Web page edit records
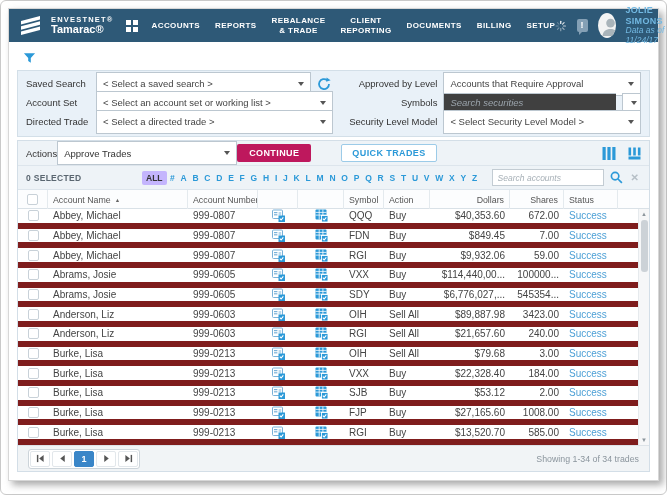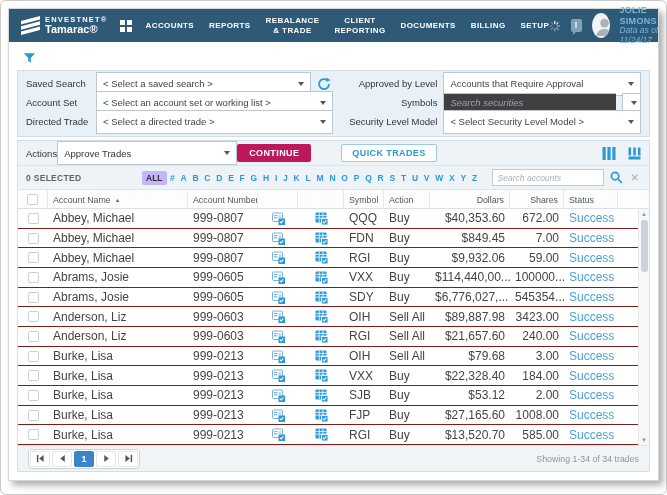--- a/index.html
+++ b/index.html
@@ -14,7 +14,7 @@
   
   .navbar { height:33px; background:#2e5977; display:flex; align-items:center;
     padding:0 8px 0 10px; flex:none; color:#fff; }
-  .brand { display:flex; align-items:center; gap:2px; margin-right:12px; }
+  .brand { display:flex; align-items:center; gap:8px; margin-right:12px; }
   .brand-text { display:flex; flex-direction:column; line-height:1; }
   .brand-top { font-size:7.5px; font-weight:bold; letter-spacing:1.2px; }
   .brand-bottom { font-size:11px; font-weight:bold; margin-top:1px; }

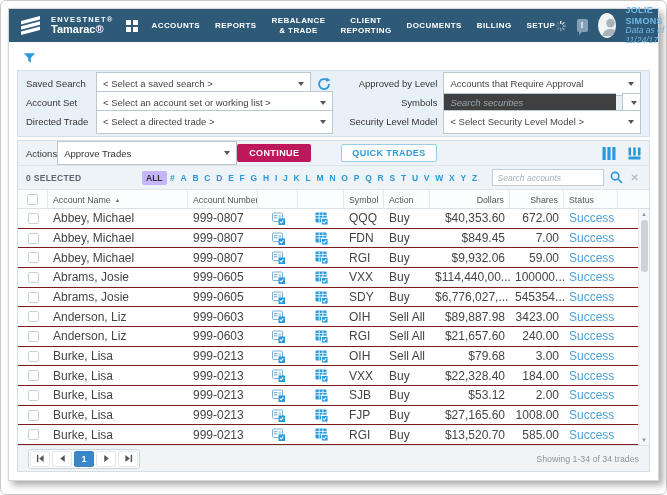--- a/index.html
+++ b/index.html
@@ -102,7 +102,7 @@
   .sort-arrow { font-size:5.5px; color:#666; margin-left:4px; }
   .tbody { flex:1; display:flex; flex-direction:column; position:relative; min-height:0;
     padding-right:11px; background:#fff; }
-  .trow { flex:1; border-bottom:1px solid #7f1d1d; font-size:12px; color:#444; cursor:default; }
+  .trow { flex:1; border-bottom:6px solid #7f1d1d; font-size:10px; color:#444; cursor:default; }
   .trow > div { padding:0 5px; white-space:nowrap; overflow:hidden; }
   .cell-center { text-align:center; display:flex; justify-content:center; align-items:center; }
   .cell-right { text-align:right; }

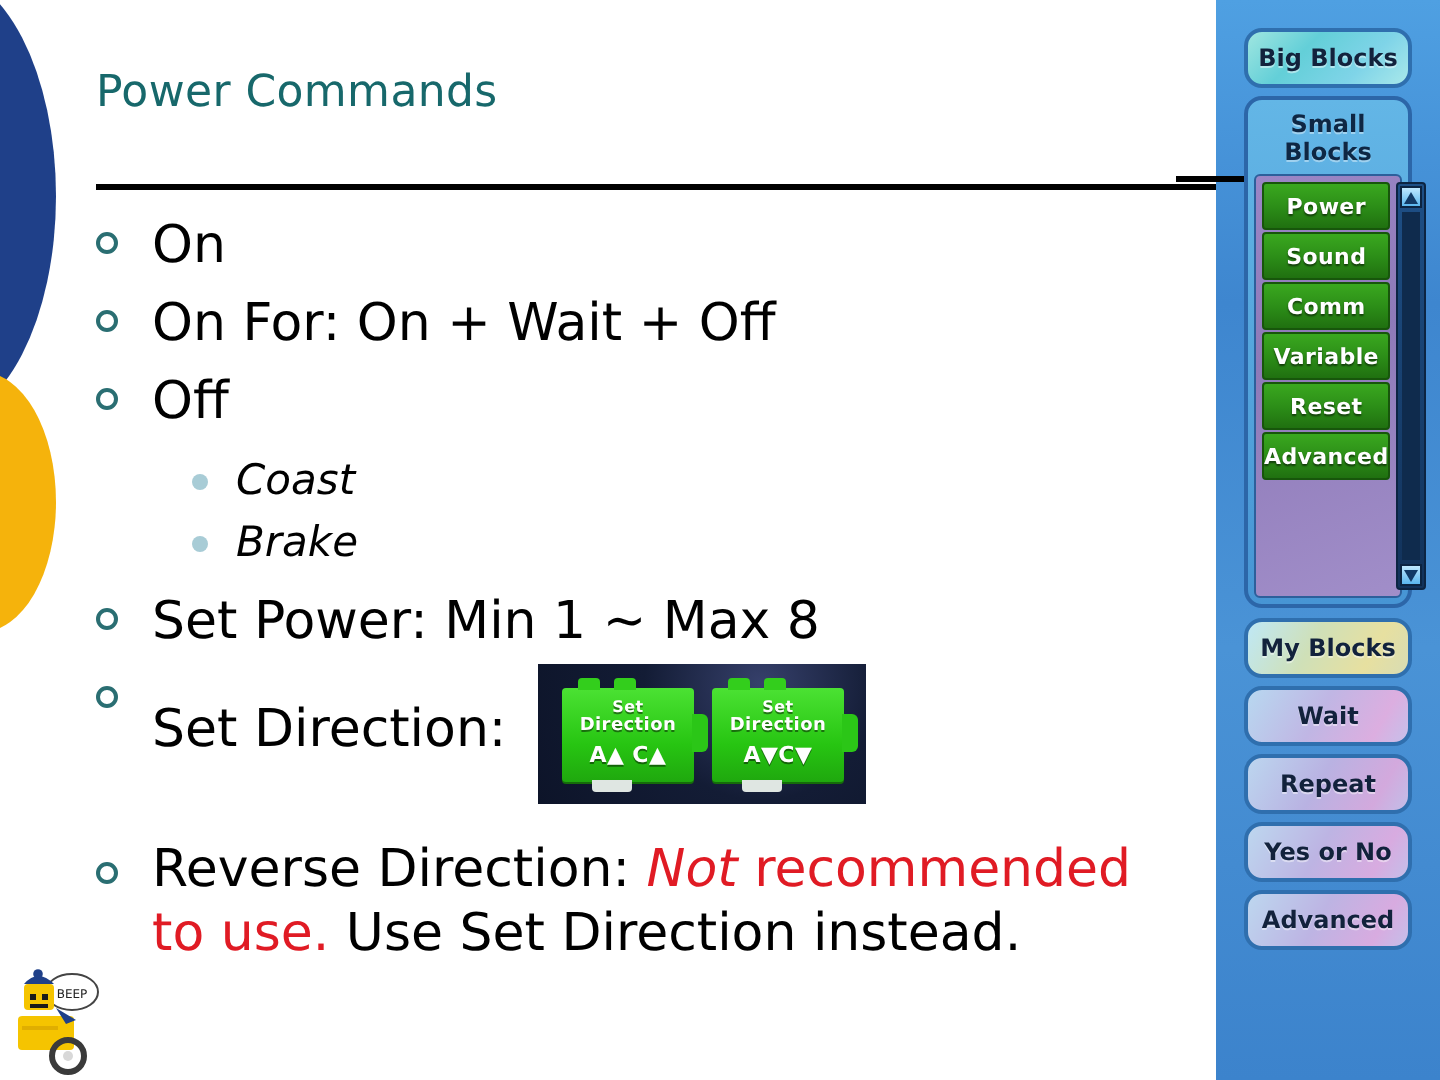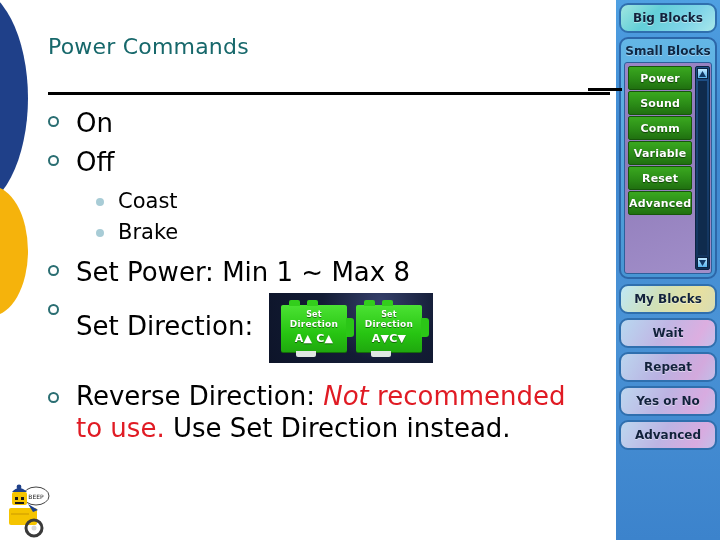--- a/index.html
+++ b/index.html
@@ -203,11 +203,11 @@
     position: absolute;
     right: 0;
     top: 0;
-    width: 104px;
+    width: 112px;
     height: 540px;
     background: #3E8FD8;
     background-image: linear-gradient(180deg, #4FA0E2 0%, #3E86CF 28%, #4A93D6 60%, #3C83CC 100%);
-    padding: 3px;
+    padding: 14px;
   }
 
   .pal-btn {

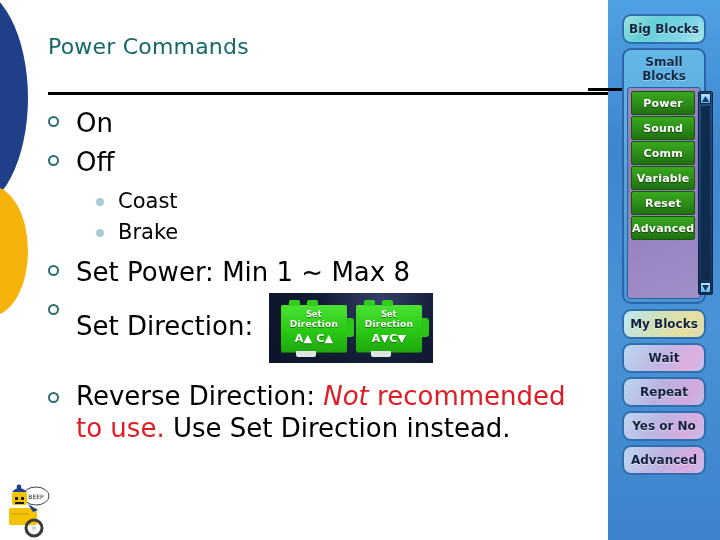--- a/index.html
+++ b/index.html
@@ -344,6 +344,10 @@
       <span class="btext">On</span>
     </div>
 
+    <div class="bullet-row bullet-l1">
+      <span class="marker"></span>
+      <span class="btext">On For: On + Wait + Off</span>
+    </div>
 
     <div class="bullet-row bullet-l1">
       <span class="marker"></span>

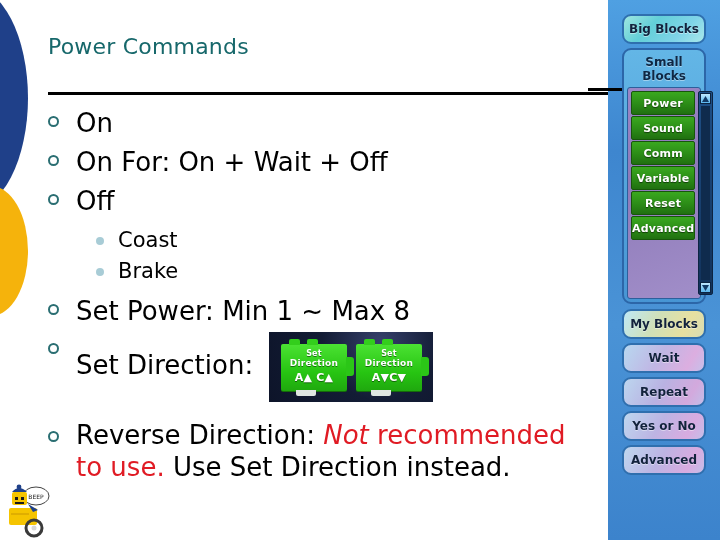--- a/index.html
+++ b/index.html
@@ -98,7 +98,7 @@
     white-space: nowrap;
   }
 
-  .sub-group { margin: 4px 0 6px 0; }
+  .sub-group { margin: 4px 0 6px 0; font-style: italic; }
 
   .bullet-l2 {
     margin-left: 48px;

▶ _Your instructions_
Check each line above for the string "position" and copy those that have it.

▶ _Task result_
   .tbody { flex:1; display:flex; flex-direction:column; position:relative; min-height:0;
     position: absolute;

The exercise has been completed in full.